LISTED ENTRIES:
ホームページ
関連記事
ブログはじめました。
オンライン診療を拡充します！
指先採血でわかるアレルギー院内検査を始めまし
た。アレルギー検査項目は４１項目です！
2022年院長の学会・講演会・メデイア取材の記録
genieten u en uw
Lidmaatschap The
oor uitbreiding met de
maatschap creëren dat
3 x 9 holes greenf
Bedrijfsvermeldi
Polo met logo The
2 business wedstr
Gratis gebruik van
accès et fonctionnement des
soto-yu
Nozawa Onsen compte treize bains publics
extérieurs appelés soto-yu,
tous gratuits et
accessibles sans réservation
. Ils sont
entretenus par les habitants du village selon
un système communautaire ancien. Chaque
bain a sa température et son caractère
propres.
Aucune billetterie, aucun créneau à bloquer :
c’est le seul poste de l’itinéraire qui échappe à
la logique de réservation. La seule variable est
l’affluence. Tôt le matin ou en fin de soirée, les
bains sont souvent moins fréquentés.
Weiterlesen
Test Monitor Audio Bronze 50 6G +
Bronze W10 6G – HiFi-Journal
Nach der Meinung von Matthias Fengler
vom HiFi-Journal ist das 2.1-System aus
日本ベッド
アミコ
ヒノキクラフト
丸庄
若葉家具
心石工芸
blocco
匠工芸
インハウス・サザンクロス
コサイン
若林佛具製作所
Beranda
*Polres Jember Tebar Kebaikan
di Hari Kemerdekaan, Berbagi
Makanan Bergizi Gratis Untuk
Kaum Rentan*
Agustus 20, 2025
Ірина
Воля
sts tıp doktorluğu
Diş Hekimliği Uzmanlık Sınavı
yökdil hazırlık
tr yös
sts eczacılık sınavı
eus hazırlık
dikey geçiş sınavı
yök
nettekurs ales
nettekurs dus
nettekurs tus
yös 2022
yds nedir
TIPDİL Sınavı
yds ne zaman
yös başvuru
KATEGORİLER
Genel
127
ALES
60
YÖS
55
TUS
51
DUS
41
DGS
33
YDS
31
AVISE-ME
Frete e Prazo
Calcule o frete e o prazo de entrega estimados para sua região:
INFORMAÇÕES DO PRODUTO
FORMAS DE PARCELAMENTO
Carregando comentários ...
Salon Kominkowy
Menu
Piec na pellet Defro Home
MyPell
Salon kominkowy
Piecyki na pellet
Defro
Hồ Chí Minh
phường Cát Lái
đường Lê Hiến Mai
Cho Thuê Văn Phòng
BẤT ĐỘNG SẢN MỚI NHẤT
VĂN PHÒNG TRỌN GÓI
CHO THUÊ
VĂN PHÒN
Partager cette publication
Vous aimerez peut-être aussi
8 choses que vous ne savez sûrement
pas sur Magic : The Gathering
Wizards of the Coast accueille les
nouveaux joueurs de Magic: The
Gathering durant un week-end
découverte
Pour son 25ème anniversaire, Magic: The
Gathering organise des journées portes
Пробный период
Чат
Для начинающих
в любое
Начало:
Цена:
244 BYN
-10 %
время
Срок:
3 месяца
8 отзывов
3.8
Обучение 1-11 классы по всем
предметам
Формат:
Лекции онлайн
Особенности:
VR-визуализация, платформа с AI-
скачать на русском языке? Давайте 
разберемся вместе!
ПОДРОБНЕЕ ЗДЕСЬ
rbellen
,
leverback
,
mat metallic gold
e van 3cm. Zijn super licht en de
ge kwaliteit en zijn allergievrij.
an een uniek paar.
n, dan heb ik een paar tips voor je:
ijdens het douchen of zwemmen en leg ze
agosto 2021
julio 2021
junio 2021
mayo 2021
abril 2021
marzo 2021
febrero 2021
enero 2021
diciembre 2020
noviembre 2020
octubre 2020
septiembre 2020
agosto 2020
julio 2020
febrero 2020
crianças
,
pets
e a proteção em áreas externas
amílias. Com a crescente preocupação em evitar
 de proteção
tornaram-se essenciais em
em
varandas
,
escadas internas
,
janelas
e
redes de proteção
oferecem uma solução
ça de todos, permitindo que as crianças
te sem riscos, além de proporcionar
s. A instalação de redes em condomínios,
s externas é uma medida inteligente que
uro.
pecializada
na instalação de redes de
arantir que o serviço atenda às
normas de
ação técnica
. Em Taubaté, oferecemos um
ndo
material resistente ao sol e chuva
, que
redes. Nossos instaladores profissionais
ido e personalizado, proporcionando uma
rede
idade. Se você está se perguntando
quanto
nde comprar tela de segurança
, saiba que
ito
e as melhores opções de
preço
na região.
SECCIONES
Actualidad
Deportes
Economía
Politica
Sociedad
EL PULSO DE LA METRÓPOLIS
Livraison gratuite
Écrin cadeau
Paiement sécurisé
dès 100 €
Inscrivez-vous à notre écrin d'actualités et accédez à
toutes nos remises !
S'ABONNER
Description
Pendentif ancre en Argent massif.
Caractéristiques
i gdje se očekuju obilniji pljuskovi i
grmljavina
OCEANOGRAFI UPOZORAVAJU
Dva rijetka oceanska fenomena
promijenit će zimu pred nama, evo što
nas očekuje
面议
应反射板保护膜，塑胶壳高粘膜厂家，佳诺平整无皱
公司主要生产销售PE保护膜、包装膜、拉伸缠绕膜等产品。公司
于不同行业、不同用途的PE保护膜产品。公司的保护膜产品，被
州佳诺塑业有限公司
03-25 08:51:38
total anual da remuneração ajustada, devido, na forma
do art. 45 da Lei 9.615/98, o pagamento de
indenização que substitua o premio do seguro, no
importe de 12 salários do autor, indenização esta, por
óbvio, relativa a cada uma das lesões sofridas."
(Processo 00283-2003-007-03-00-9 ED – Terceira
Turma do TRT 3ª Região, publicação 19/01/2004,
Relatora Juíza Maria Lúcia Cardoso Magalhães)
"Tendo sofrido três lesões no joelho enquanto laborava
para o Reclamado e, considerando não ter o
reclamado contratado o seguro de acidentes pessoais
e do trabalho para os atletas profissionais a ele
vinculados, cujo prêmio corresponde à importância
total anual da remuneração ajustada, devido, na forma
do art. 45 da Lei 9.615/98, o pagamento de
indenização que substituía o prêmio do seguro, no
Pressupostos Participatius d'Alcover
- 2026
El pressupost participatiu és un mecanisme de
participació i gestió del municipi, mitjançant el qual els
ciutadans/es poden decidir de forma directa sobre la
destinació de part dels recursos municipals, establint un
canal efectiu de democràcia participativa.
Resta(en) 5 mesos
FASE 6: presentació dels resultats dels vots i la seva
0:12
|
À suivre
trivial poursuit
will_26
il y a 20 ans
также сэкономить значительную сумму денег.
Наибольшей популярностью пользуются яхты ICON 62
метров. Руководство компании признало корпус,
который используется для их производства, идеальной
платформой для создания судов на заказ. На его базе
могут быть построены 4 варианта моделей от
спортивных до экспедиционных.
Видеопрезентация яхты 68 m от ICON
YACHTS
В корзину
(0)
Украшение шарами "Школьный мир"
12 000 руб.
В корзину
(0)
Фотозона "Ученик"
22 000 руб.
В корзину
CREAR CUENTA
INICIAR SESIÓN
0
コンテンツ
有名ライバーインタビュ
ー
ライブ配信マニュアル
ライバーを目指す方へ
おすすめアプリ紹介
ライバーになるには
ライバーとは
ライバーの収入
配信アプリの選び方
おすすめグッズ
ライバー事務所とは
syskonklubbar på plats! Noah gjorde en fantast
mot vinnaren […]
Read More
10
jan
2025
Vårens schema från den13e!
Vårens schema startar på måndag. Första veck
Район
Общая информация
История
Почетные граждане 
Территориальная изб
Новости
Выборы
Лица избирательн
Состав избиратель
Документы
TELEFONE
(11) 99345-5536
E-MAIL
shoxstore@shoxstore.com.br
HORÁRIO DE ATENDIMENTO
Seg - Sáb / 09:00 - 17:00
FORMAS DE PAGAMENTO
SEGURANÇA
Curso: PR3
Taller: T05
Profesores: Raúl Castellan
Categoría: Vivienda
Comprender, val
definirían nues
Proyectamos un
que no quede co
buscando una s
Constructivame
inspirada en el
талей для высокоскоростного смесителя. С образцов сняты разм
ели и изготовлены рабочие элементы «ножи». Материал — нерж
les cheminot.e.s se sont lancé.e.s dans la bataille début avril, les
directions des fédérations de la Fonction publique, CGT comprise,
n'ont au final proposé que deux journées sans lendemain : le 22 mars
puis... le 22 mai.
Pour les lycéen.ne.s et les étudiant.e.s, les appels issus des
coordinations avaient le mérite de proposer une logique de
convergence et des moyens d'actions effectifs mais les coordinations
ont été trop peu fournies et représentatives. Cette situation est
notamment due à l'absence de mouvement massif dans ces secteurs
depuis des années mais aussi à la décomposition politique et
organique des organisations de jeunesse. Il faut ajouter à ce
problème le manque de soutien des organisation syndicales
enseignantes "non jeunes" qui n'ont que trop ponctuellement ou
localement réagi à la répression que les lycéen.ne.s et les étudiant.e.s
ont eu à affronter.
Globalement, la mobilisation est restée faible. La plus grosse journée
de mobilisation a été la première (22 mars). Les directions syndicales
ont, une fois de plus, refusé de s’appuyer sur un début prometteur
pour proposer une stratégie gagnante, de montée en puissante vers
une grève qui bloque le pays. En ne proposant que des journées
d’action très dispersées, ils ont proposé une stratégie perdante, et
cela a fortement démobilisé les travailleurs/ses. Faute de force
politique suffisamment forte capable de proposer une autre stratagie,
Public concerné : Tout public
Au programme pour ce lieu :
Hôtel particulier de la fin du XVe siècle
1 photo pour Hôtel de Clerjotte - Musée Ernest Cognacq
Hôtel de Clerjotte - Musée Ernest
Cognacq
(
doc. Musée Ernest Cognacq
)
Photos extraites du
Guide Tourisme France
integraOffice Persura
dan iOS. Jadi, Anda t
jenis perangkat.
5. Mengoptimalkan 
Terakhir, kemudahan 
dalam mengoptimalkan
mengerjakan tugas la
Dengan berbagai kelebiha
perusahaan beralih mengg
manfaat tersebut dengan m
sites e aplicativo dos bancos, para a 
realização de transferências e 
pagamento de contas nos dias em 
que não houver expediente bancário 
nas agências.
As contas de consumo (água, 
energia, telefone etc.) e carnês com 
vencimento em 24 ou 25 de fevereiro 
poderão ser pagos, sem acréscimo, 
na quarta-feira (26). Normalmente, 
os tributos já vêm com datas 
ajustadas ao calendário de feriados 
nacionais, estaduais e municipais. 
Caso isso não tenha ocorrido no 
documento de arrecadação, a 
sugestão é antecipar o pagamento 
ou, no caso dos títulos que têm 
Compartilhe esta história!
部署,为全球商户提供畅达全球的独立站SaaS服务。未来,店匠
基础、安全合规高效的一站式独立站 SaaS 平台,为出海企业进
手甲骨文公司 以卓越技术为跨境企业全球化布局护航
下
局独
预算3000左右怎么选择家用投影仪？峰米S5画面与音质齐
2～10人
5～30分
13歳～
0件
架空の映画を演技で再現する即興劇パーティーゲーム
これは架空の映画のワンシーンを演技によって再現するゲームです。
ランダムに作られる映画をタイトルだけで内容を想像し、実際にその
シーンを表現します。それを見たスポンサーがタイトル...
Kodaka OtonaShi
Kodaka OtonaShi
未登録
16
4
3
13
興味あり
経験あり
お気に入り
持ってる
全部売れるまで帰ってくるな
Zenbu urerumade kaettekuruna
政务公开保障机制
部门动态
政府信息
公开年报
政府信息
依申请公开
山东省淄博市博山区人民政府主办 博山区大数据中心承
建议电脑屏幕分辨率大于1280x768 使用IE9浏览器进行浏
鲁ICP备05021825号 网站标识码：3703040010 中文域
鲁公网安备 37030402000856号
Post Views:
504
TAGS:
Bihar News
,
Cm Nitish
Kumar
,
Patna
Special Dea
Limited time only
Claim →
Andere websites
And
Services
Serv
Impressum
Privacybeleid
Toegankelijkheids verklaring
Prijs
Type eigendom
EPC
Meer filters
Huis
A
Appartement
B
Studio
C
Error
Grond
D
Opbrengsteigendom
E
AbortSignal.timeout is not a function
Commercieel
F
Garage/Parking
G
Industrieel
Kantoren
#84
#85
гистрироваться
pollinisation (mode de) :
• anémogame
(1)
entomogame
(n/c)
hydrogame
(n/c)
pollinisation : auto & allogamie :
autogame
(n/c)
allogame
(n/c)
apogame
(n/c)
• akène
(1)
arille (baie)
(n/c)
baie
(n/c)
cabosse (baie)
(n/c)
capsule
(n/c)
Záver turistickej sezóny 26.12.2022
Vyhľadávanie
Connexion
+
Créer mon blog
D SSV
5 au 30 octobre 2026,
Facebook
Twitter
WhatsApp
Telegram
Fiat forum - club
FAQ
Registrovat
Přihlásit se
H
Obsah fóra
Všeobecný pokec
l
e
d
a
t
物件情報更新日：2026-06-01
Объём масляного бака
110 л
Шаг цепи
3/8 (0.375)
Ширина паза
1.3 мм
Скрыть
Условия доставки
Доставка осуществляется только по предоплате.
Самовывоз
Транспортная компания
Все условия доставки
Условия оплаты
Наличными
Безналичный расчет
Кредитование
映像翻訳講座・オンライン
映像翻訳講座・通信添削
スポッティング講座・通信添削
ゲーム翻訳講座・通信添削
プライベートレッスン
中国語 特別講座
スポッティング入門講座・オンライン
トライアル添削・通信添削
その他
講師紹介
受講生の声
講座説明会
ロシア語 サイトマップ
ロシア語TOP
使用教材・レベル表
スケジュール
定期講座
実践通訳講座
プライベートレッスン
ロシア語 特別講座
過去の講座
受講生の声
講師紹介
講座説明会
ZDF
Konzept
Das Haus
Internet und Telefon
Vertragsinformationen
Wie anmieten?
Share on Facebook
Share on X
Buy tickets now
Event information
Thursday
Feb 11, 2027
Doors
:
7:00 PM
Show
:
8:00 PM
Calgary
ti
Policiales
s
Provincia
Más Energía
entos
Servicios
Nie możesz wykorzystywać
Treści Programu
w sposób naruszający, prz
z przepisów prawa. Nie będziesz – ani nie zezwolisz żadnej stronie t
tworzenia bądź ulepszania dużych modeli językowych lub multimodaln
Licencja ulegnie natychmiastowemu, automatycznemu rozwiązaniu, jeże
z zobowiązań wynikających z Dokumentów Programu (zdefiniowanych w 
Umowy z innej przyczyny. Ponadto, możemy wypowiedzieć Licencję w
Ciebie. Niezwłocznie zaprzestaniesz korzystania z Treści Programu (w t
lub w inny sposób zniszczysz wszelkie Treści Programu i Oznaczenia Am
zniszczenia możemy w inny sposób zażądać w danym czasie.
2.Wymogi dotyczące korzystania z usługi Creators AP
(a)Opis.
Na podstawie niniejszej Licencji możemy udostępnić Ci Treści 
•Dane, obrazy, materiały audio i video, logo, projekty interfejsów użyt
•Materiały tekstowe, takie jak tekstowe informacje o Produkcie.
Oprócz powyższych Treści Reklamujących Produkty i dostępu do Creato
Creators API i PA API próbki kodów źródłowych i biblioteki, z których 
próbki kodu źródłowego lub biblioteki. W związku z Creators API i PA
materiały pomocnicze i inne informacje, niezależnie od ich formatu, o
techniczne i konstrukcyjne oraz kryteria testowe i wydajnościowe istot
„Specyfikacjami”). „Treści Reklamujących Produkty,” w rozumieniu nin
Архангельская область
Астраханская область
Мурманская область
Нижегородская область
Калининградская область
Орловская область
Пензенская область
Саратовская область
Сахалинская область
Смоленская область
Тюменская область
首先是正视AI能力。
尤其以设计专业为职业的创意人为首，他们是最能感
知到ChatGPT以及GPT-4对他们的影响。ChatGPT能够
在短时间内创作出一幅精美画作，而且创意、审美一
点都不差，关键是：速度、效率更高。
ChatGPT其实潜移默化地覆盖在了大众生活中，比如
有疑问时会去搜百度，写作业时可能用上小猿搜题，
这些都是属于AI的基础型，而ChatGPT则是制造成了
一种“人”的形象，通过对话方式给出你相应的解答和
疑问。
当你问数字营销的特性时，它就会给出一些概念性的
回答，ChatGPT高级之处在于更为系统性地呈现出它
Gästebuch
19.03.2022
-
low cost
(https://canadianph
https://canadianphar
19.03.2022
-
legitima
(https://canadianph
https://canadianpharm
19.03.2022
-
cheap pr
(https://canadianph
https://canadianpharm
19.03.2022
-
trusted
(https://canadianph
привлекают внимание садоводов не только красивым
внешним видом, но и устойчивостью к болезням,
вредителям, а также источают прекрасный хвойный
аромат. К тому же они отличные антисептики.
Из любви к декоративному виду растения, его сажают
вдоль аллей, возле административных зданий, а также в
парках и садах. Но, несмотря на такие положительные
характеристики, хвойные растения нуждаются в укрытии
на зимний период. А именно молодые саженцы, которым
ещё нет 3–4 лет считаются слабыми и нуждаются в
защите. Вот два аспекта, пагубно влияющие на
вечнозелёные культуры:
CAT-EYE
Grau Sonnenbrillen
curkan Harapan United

WHAT IS NEEDED: Reproduce exactly the section above that begins at the line containing "Créer mon blog" and ends at the line containing "zniszczenia możemy w", leaving out all other lines.

RESULT FOR THIS EXERCISE:
Créer mon blog
D SSV
5 au 30 octobre 2026,
Facebook
Twitter
WhatsApp
Telegram
Fiat forum - club
FAQ
Registrovat
Přihlásit se
H
Obsah fóra
Všeobecný pokec
l
e
d
a
t
物件情報更新日：2026-06-01
Объём масляного бака
110 л
Шаг цепи
3/8 (0.375)
Ширина паза
1.3 мм
Скрыть
Условия доставки
Доставка осуществляется только по предоплате.
Самовывоз
Транспортная компания
Все условия доставки
Условия оплаты
Наличными
Безналичный расчет
Кредитование
映像翻訳講座・オンライン
映像翻訳講座・通信添削
スポッティング講座・通信添削
ゲーム翻訳講座・通信添削
プライベートレッスン
中国語 特別講座
スポッティング入門講座・オンライン
トライアル添削・通信添削
その他
講師紹介
受講生の声
講座説明会
ロシア語 サイトマップ
ロシア語TOP
使用教材・レベル表
スケジュール
定期講座
実践通訳講座
プライベートレッスン
ロシア語 特別講座
過去の講座
受講生の声
講師紹介
講座説明会
ZDF
Konzept
Das Haus
Internet und Telefon
Vertragsinformationen
Wie anmieten?
Share on Facebook
Share on X
Buy tickets now
Event information
Thursday
Feb 11, 2027
Doors
:
7:00 PM
Show
:
8:00 PM
Calgary
ti
Policiales
s
Provincia
Más Energía
entos
Servicios
Nie możesz wykorzystywać
Treści Programu
w sposób naruszający, prz
z przepisów prawa. Nie będziesz – ani nie zezwolisz żadnej stronie t
tworzenia bądź ulepszania dużych modeli językowych lub multimodaln
Licencja ulegnie natychmiastowemu, automatycznemu rozwiązaniu, jeże
z zobowiązań wynikających z Dokumentów Programu (zdefiniowanych w 
Umowy z innej przyczyny. Ponadto, możemy wypowiedzieć Licencję w
Ciebie. Niezwłocznie zaprzestaniesz korzystania z Treści Programu (w t
lub w inny sposób zniszczysz wszelkie Treści Programu i Oznaczenia Am
zniszczenia możemy w inny sposób zażądać w danym czasie.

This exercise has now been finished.